In September 2005 the patient had an exacerbation of his psoriasis with development of extensive psoriatic plaques on the trunk, buttocks, scalp, and limbs (Figs. 1A,1B, and 1C). His Psoriasis Area and Severity Index (PASI) score was 20. A tuberculin skin test was negative and a chest radiograph was within normal ranges.
Given the severity of skin involvement and the contraindications for the use of other systemic drugs because of HCV infection, etanercept (Enbrel®) was administered at a dose of 50 mg subcutaneously twice weekly. A gradual improvement of psoriasis was seen within 2 weeks. After 3 months of therapy the PASI score had fallen to 6, and etanercept was reduced to 25 mg twice weekly (Figs. 2A, 2B, and 2C). The treatment was well-tolerated with no adverse effects. Serologic examinations were repeated at regular intervals and revealed no worsening of liver-function tests or HCV viral load during the 12-month therapy (see Table 1).
|Figure 1A||Figure 2A|
|Figure 1B||Figure 2B|
|Figure 1C||Figure 2C|
|Before and after treatment with etanercept. 1A and 2A: trunk. 1B and 2B: back. 1C and 2C: hands.|
Etanercept is a recombinant fusion protein of human tumor necrosis factor-α (TNF-α) receptor and immunoglobulin G1, which binds TNF-α and TNF-β molecules, preventing them from linking with their receptors . It is approved by the US Food and Drug Administration for the treatment of psoriatic arthritis and psoriasis and other rheumatologic diseases, including rheumatoid arthritis (RA), juvenile RA, and ankylosing spondylitis.
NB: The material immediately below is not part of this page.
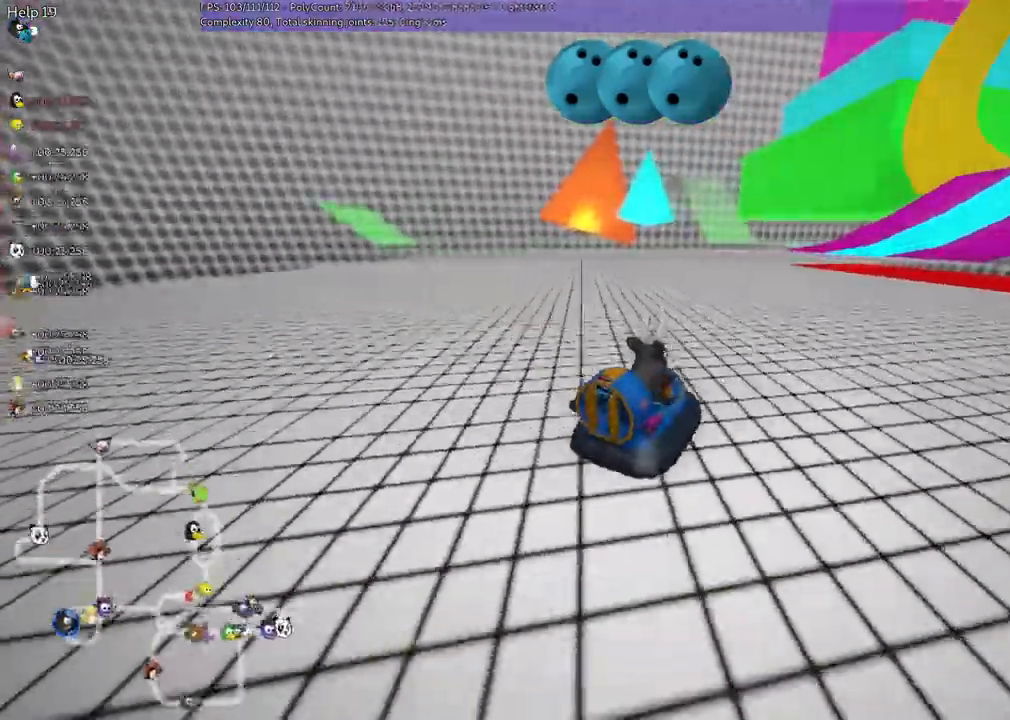
{"keys": ["right"], "events": [[133, "right", "down"], [333, "m", "up"]]}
Increased levels of circulating TNF-α and TNF receptors have been reported in patients with hepatitis C, although the exact role of this cytokine in the pathogenesis of HCV infection is still unclear [4, 5]. However, there are scarce data regarding the safety of biological drugs, including etanercept, in patients with hepatitis C . Antagonists of TNF-α (etanercept and infliximab) have shown no adverse effect on liver function tests and viral load in a group of patients with RA and HCV infection during a short-term observation . In addition, a recent case study has shown that etanercept is effective and safe as adjuvant treatment to interferon and ribavirin in the management of patients with hepatitis C .
To our knowledge, there are only four studies with seven reported cases in the current literature regarding the use of etanercept for the treatment of patients with psoriasis with psoriatic arthritis who also have HCV infection [1, 2, 9, 10]. In all these cases and in our patient, the drug has demonstrated a consistent efficacy with a rapid and significant clinical improvement of psoriasis, without worsening hepatitis or interfering with hepatitis therapy. In particular, etanercept does not appear to significantly affect liver-function parameters or HCV viral load during short-term administration.
Additional studies on larger series are necessary to better evaluate the long-term safety of this treatment in the setting of psoriasis and HCV infection.